Imagine an entity that doesn't know to attack anything until an alarm in the level goes red, or an action called "flee" that isn't available until the entity's health is below 25%. Sure, you can specify this as a precondition on the action (which I mostly did), but maybe modifying the list of actions or goals would have further simplified my actions. I don't know.

Results

The enemies in my game became a lot smarter. Like, way smarter. Too smart.

Whoops.

I was so preoccupied with whether or not I could that I didn't stop to think if I should.

The behavior was most noticeable in the guards. You know, the ones whose number one to-do item is "kill the player". It was pretty easy to enable emergent behaviors like, "if there are already two guards shooting the player walk forward to be the closest," or "if there are four guards shooting at the player go find an alarm panel to sound the alarm". That's not the problem.

The problem is that it actually stopped being fun.

I think there's room in this world for games with really smart enemies, guards that corner the player and make them hide until they are eventually found and killed if they take no other action.
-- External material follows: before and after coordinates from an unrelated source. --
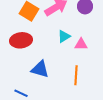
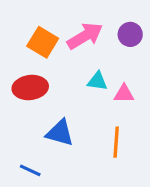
cyan triangle: (64, 36) -> (97, 81), turned 40

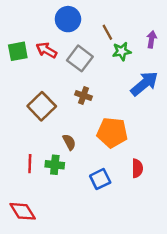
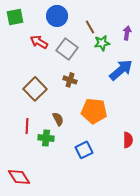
green square: (18, 51) -> (15, 17), moved
red line: (30, 164) -> (27, 126), moved
red semicircle: (137, 168) -> (128, 140), moved

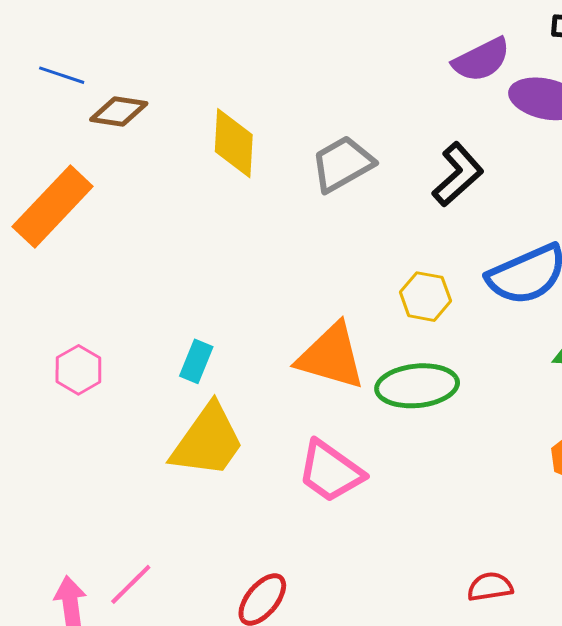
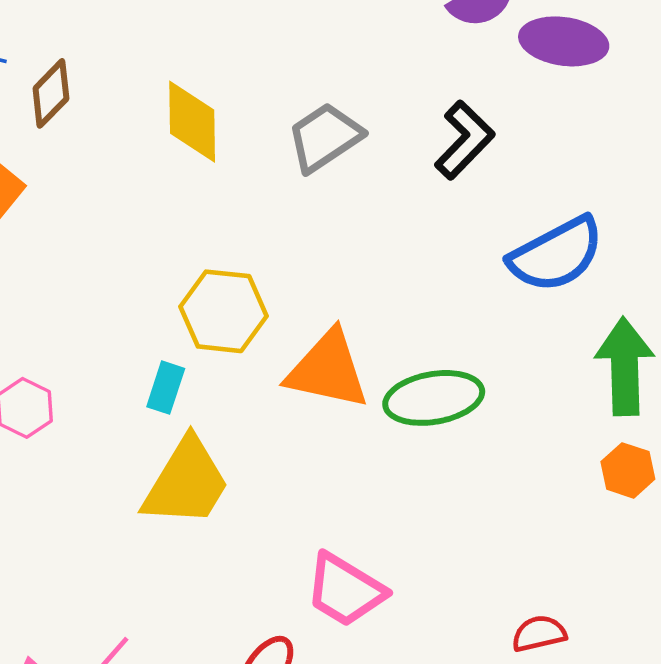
brown diamond: (119, 112) -> (51, 93), turned -50
yellow hexagon: (425, 297) -> (223, 311), moved, size x1.4
pink trapezoid: (331, 471) -> (345, 590), moved

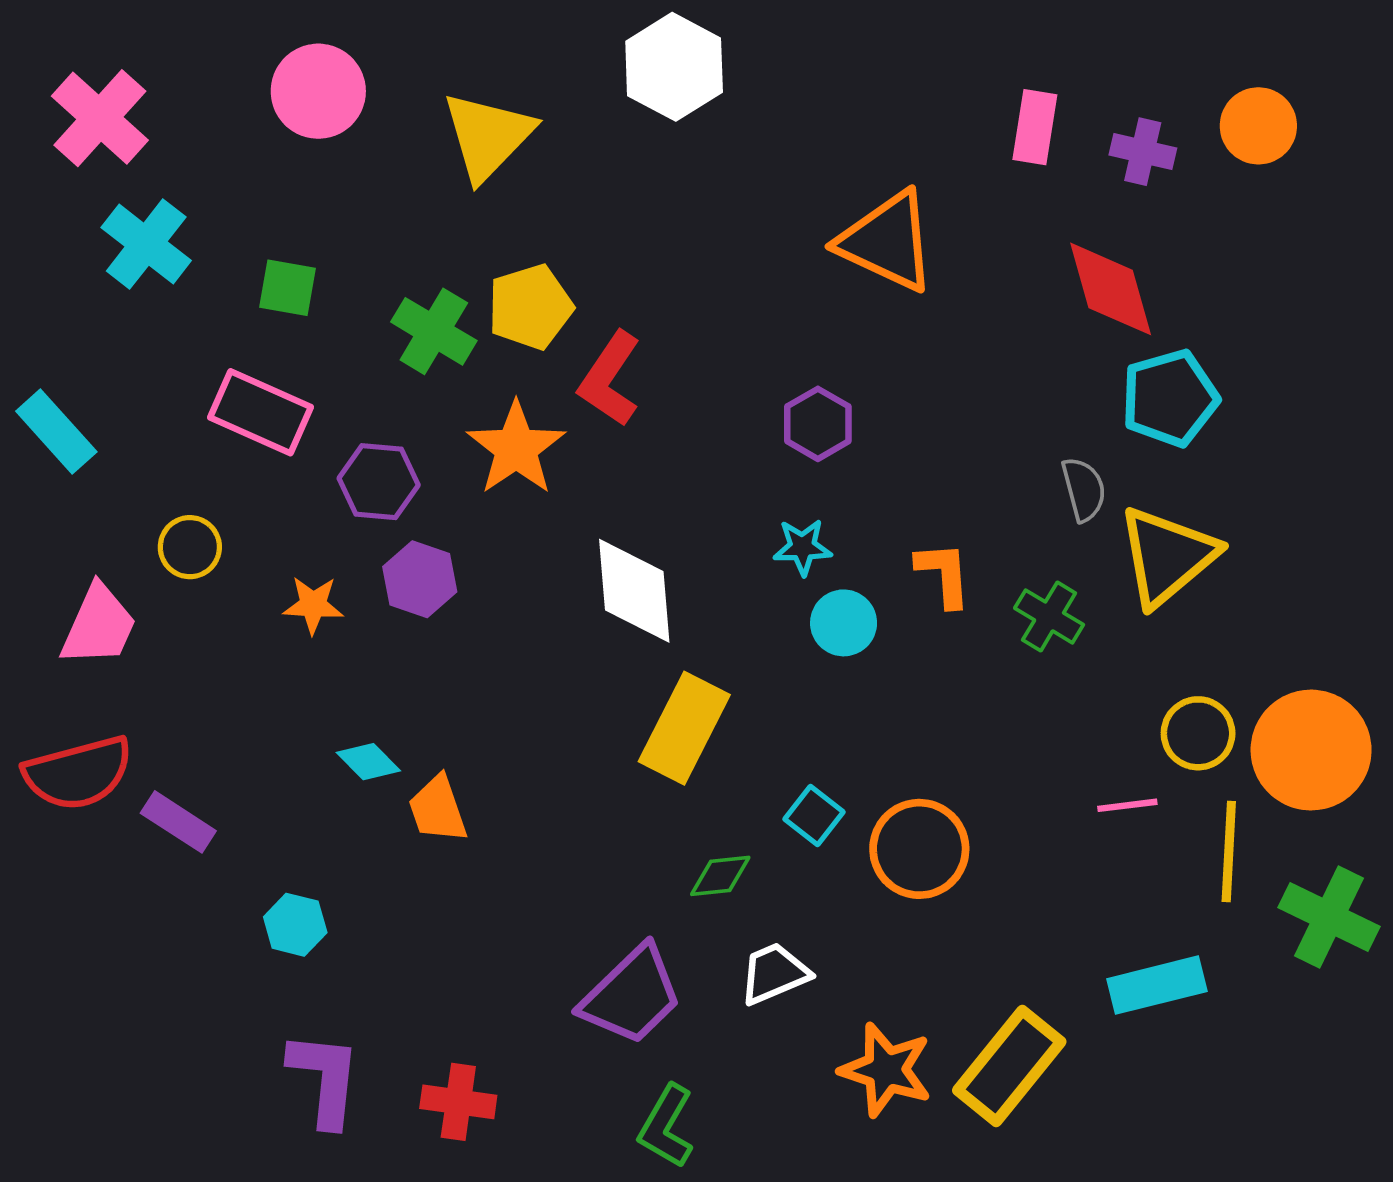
Sentries that coordinate their attacks with suppressing fire while they leap-frog and advance upon the player's position. Enemies that have no discernable pattern, that swarm the player with overwhleming odds, and deny victory to all but the swiftest, most combat-oriented of players.

But that's not the game I want to make.

And, dammit, I'd spent a lot of time researching, designing, and implementing something that I was now about to rip out completely because it didn't serve my game. That's probably the worst part of all this, my wasted time and effort. Hopefully the lesson will stick this time.

Silver Lining

The silver lining of this is that the AI subsystems became a lot smarter in the process. When I returned to my behavior trees I was pleasantly surprised at how much easier they were this time around. But that's a topic for another blog post.